A lo largo de su historia, el Premio Nobel de Medicina ha sido objeto de críticas y controversias. Algunas de estas críticas se centran en la falta de diversidad entre los galardonados, con una representación desproporcionada de hombres blancos de países occidentales. Otros argumentan que el premio se centra demasiado en los descubrimientos médicos más recientes y descuida las investigaciones fundamentales y la ciencia básica. Además, algunos críticos señalan que el premio puede estar sesgado hacia ciertas disciplinas científicas y enfoques de investigación.

A pesar de estas críticas, el Premio Nobel de Medicina sigue siendo uno de los premios más prestigiosos y reconocidos en la ciencia. El premio ha tenido un impacto significativo en el desarrollo científico, impulsando la investigación y el descubrimiento en una amplia gama de campos médicos. El premio también ha ayudado a promover la ciencia y la tecnología, y a inspirar a las nuevas generaciones de científicos.

En los últimos años, se han tomado medidas para abordar algunas de las críticas al Premio Nobel de Medicina. Se ha hecho más énfasis en la diversidad y la inclusión, y se han creado nuevos criterios para la nominación y selección de los galardonados. También se ha promovido una mayor transparencia en el proceso de nominación y selección, y se han establecido mecanismos para abordar las posibles objeciones.

A medida que la ciencia se vuelve más diversa y global, es importante que el Premio Nobel de Medicina también evolucione. El premio debe ser un reflejo de la diversidad del mundo científico, y debe estar abierto a reconocer contribuciones desde una amplia gama de disciplinas y culturas. El premio también debería ser un catalizador para la innovación y el descubrimiento, impulsando a los científicos a superar los límites del conocimiento y a abordar los desafíos más apremiantes de la salud humana.

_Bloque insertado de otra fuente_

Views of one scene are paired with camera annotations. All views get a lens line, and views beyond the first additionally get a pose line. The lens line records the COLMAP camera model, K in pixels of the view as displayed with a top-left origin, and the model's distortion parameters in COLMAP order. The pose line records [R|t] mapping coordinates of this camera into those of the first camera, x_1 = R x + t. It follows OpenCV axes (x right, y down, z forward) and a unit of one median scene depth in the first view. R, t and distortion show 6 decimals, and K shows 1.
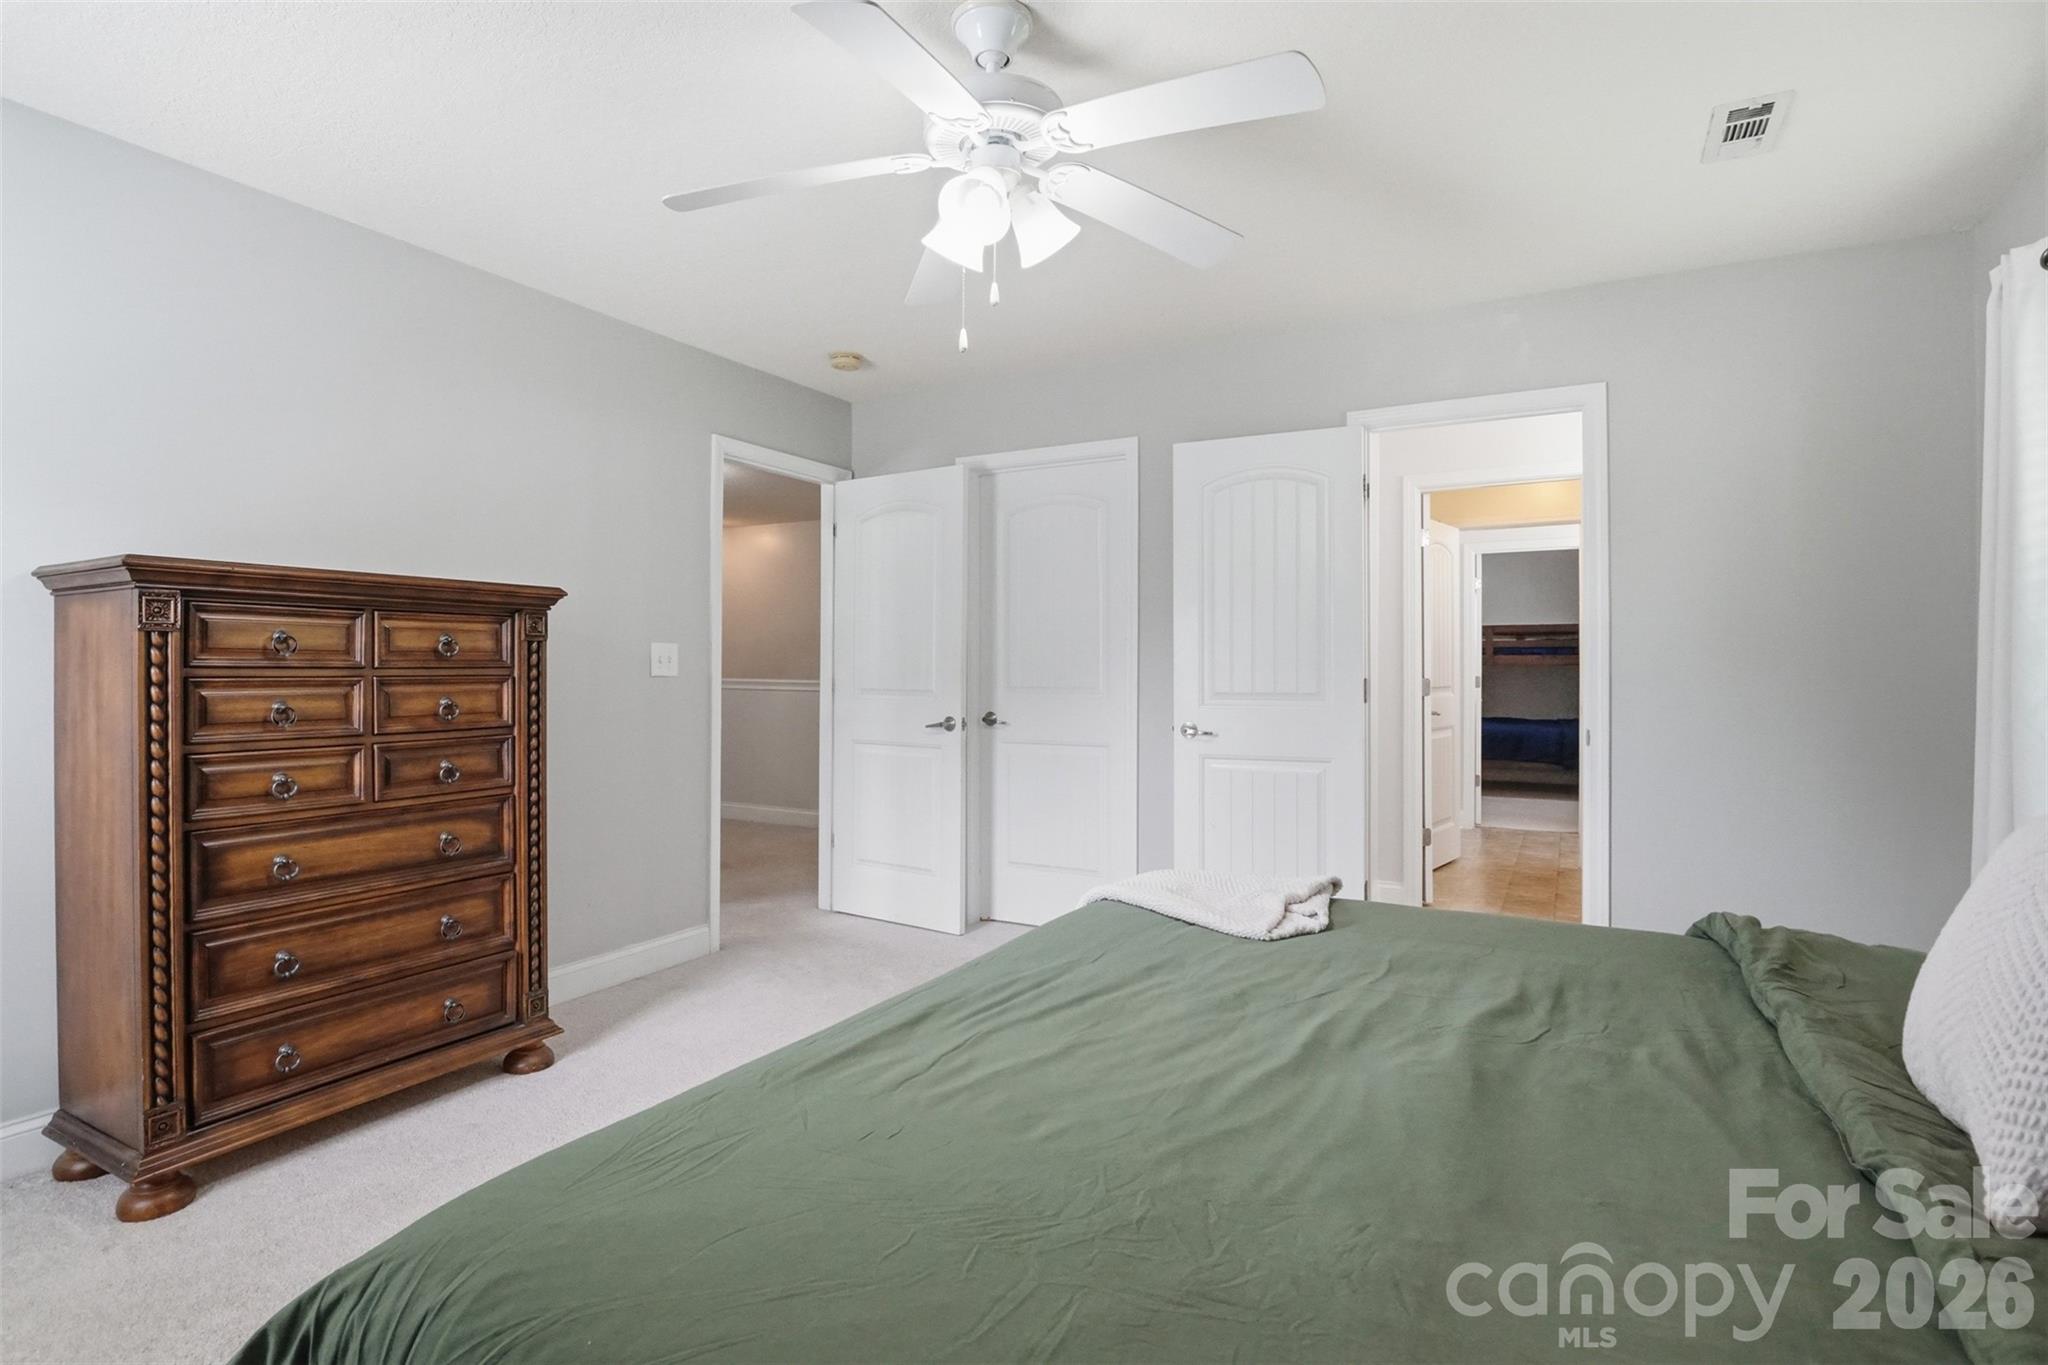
lens RADIAL K [[1026.6, 0, 1024.7], [0, 1026.6, 680.4], [0, 0, 1]] dist [-0.005744, -0.001432]
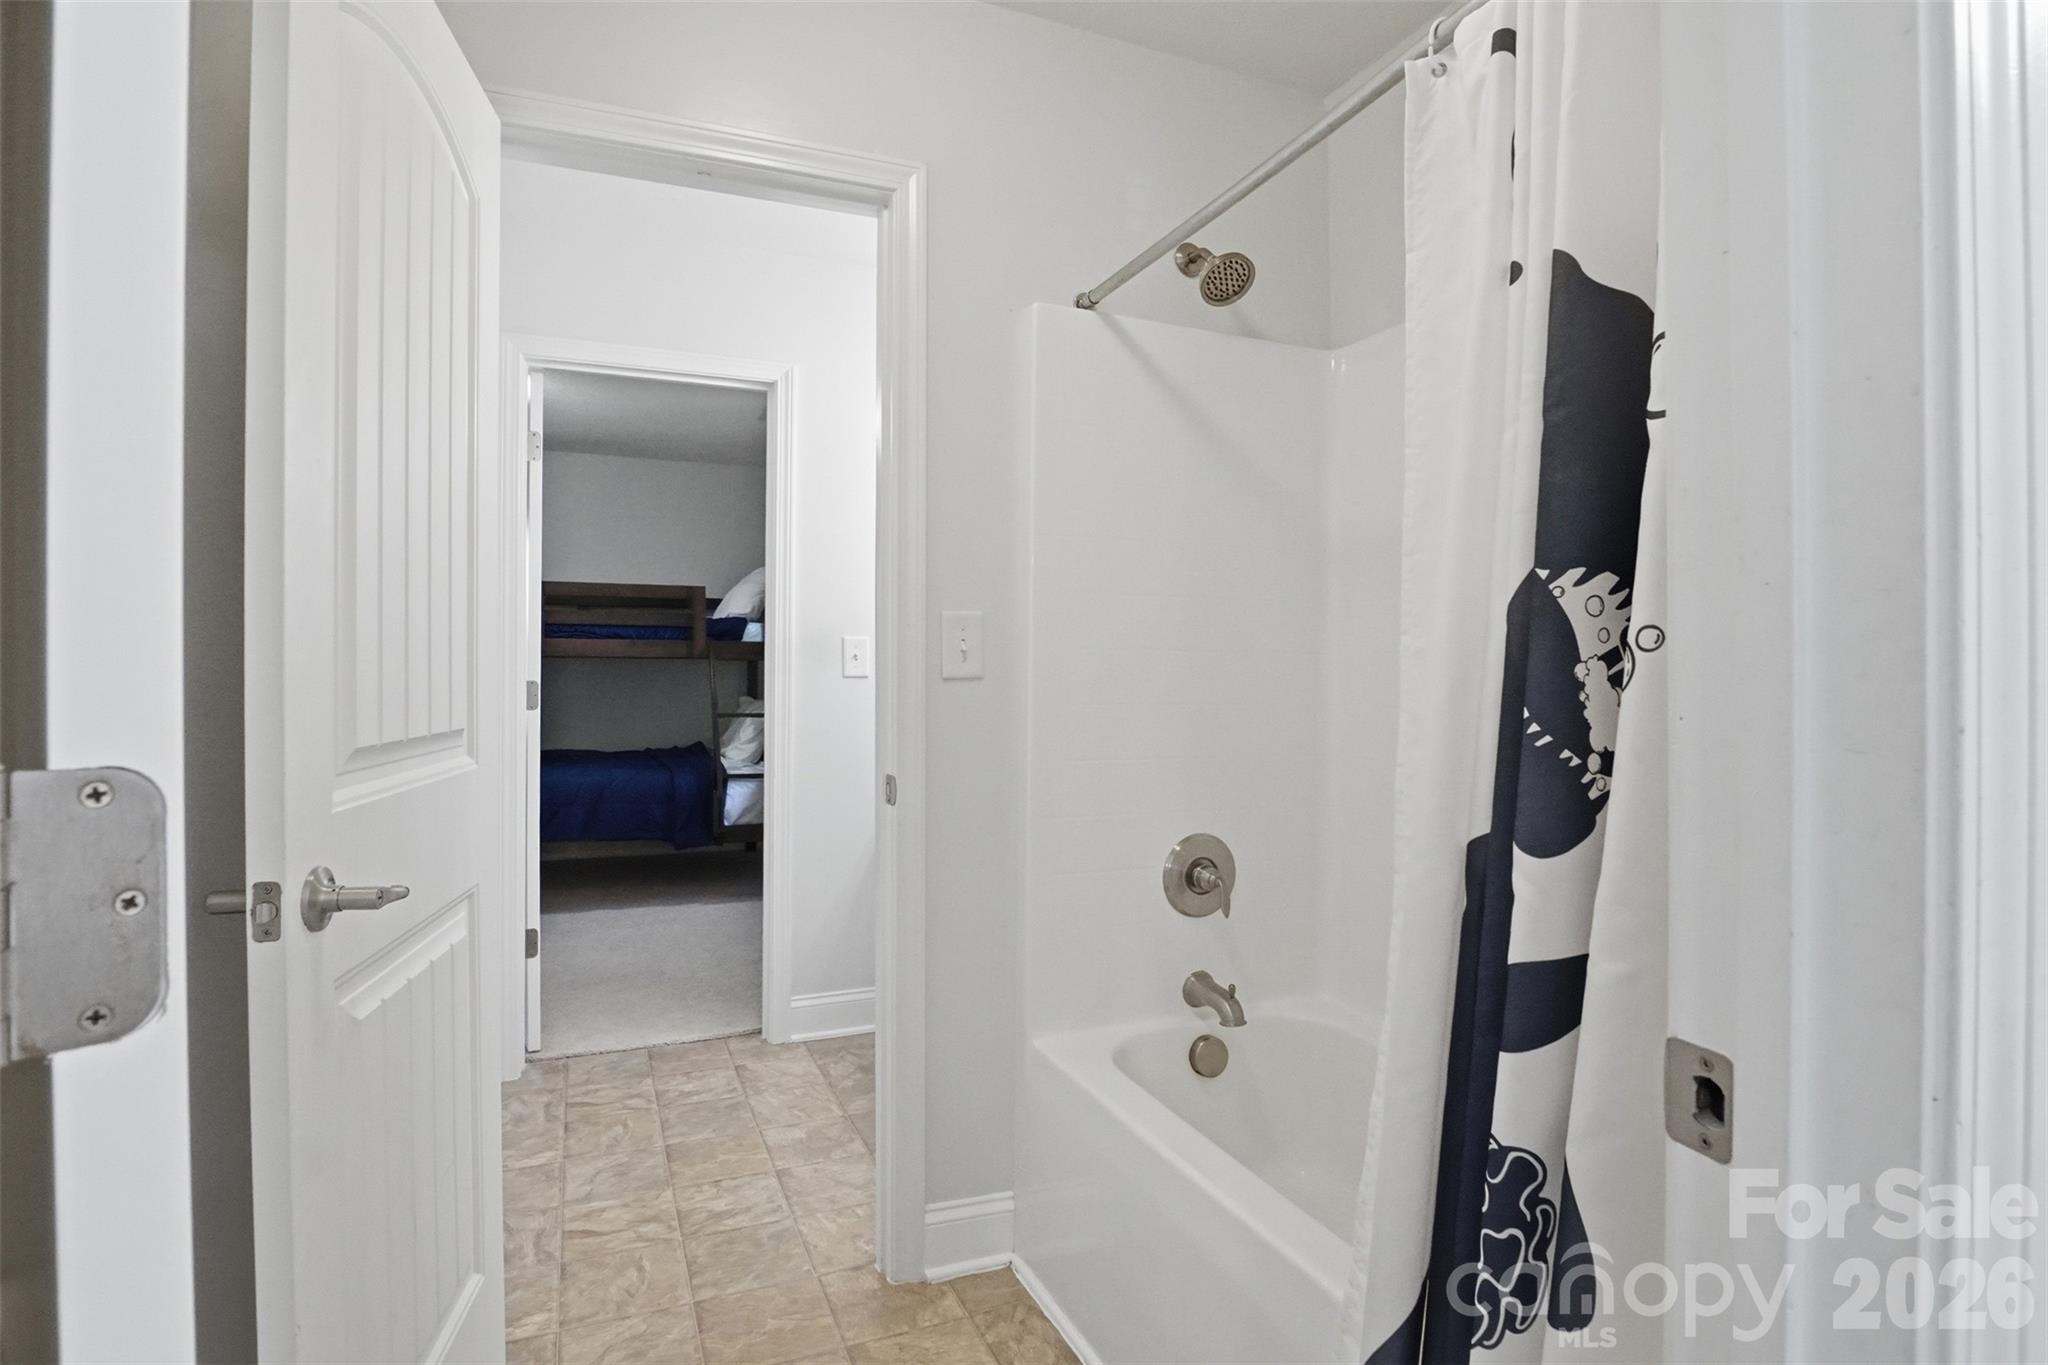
lens RADIAL K [[1026.6, 0, 1027.1], [0, 1026.6, 673.6], [0, 0, 1]] dist [-0.005744, -0.001432]
pose [[0.648842, -0.006322, 0.760897, 0.232438], [-0.000510, 0.999962, 0.008743, -0.011831], [-0.760923, -0.006060, 0.648814, 0.524351]]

En resumen, el Premio Nobel de Medicina es un premio prestigioso y reconocido que ha tenido un impacto significativo en el desarrollo científico. Sin embargo, también es importante ser conscientes de las limitaciones y los desafíos del premio, y trabajar para hacerlo más inclusivo y representativo. El Premio Nobel de Medicina puede ser una herramienta poderosa para impulsar la innovación y el descubrimiento, pero solo si se utiliza de manera responsable y equitativa.

Si desea obtener más información sobre el Premio Nobel de Medicina, puede visitar el sitio web oficial: Nobel Prize in Medicine

Este artículo fue escrito por [Su Nombre], un investigador en [Su Campo de Investigación].